Counting only the lines below that contain the word "Lung", what is the total? Give it with no other words.

Stored data
Segment Open

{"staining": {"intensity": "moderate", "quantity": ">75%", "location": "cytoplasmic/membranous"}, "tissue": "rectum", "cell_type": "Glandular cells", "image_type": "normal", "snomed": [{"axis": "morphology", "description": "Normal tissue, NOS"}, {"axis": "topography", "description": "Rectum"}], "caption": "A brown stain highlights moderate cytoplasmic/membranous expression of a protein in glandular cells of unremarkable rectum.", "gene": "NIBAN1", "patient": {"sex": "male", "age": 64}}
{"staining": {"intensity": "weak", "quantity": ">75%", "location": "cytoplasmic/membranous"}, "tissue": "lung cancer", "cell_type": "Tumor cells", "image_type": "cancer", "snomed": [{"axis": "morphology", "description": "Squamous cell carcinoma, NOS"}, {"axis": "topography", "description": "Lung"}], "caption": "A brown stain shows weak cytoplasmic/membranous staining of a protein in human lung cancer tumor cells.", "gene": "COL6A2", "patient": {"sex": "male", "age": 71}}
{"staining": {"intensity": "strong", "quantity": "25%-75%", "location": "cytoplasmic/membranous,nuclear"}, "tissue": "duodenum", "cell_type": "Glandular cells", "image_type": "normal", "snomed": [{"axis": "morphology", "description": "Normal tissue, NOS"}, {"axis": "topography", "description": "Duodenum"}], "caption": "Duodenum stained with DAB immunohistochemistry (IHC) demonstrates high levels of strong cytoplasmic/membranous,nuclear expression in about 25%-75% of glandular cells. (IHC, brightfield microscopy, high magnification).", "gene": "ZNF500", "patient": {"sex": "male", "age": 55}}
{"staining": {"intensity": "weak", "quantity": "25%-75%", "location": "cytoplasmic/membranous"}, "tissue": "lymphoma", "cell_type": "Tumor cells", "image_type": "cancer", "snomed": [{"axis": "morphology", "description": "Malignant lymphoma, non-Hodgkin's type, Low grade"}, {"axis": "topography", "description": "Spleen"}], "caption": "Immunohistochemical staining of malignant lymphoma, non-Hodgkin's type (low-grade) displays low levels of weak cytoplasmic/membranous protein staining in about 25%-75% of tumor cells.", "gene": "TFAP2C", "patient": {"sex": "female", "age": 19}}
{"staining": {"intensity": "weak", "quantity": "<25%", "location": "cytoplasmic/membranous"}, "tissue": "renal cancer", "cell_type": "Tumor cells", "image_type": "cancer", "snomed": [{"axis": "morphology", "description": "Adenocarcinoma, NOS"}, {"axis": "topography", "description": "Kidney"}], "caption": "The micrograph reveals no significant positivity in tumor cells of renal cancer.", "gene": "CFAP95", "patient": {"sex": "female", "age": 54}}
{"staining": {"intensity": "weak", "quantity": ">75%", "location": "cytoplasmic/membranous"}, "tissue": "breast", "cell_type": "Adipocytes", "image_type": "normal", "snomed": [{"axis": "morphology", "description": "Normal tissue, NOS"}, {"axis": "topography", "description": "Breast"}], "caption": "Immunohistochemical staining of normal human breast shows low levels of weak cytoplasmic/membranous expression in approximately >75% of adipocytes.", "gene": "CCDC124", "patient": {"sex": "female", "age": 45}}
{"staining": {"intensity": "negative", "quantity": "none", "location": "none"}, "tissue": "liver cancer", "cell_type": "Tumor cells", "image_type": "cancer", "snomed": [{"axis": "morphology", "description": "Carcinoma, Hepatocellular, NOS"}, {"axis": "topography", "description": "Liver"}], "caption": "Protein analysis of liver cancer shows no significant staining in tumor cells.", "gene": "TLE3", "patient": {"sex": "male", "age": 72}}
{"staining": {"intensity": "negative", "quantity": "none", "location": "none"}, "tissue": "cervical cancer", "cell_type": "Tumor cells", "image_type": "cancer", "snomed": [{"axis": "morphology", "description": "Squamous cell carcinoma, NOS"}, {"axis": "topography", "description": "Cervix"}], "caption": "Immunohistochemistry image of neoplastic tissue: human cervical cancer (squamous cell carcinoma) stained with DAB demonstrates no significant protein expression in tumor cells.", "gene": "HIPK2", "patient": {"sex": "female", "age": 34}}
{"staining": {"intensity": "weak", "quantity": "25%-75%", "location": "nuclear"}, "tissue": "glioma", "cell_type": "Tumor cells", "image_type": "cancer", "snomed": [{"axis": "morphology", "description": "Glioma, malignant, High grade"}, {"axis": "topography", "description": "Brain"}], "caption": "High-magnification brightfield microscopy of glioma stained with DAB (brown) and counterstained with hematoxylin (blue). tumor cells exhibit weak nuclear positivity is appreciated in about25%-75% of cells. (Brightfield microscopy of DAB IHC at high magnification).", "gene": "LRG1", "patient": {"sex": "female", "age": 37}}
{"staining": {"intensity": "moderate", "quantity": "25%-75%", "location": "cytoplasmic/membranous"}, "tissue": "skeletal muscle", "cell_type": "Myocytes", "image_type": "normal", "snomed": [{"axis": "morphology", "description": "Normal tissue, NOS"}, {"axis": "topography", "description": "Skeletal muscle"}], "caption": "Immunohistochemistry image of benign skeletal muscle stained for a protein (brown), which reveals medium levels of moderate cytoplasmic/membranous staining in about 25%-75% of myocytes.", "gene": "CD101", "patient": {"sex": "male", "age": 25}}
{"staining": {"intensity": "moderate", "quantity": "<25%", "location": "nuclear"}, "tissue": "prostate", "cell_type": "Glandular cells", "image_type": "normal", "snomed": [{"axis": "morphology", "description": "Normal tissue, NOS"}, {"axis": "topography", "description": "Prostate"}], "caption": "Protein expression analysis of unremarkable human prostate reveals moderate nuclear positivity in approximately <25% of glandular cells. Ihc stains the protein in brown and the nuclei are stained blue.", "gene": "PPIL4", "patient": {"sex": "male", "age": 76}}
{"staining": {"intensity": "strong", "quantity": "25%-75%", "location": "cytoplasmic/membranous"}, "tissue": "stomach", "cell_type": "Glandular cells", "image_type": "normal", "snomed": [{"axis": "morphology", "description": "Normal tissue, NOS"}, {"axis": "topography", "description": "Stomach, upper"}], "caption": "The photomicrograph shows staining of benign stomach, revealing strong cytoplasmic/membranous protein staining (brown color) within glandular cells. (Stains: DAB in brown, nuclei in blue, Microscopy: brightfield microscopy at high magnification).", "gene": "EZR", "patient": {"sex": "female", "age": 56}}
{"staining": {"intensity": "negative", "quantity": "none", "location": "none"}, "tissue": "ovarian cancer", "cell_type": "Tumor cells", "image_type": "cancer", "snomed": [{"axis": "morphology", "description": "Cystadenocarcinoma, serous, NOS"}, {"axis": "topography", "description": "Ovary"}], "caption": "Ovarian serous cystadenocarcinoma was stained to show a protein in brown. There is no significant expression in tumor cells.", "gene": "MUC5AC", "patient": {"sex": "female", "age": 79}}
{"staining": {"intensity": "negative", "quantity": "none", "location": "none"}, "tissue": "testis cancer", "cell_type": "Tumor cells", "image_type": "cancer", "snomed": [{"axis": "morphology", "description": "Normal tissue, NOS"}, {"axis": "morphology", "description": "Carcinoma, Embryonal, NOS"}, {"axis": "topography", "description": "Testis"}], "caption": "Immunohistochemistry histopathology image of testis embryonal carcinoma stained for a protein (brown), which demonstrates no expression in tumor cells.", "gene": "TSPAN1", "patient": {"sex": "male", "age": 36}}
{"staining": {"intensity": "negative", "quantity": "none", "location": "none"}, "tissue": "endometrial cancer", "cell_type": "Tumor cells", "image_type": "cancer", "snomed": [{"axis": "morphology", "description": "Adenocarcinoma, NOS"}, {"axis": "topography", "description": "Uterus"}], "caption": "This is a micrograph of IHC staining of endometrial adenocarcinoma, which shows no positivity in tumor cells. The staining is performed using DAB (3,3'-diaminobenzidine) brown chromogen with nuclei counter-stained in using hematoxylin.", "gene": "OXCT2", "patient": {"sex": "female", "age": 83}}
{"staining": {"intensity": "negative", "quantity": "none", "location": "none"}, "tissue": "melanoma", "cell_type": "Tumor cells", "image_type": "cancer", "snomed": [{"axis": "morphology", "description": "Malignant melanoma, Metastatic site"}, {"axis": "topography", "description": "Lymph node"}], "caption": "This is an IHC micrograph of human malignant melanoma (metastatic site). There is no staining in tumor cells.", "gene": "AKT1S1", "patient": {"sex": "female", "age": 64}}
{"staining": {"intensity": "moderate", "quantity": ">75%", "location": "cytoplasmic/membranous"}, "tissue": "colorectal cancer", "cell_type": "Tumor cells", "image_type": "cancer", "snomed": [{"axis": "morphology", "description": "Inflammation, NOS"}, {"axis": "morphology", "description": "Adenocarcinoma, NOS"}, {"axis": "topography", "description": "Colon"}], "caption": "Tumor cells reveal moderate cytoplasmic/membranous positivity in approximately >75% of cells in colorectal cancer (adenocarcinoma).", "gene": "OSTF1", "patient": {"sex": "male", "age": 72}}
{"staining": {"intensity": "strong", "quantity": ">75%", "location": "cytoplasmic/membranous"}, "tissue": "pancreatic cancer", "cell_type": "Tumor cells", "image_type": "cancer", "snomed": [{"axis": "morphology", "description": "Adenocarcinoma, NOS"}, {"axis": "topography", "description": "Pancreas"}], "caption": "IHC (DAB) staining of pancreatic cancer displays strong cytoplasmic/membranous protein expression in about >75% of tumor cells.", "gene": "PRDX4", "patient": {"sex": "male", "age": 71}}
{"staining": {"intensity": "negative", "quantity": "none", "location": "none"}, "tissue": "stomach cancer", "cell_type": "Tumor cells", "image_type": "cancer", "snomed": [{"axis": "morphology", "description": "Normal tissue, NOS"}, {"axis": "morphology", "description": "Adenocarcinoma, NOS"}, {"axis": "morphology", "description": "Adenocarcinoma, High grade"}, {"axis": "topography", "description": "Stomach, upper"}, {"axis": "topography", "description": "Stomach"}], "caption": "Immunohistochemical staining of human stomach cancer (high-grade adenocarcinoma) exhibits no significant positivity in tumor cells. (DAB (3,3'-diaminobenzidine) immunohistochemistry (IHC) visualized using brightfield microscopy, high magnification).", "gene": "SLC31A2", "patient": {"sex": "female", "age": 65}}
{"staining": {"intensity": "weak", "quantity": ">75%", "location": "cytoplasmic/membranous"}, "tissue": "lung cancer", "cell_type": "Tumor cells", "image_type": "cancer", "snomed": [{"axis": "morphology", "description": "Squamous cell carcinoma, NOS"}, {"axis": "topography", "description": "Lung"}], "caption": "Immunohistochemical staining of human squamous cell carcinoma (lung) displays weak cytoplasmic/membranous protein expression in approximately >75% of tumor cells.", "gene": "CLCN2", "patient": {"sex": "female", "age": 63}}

Segment Closed

- [Exercise output]
2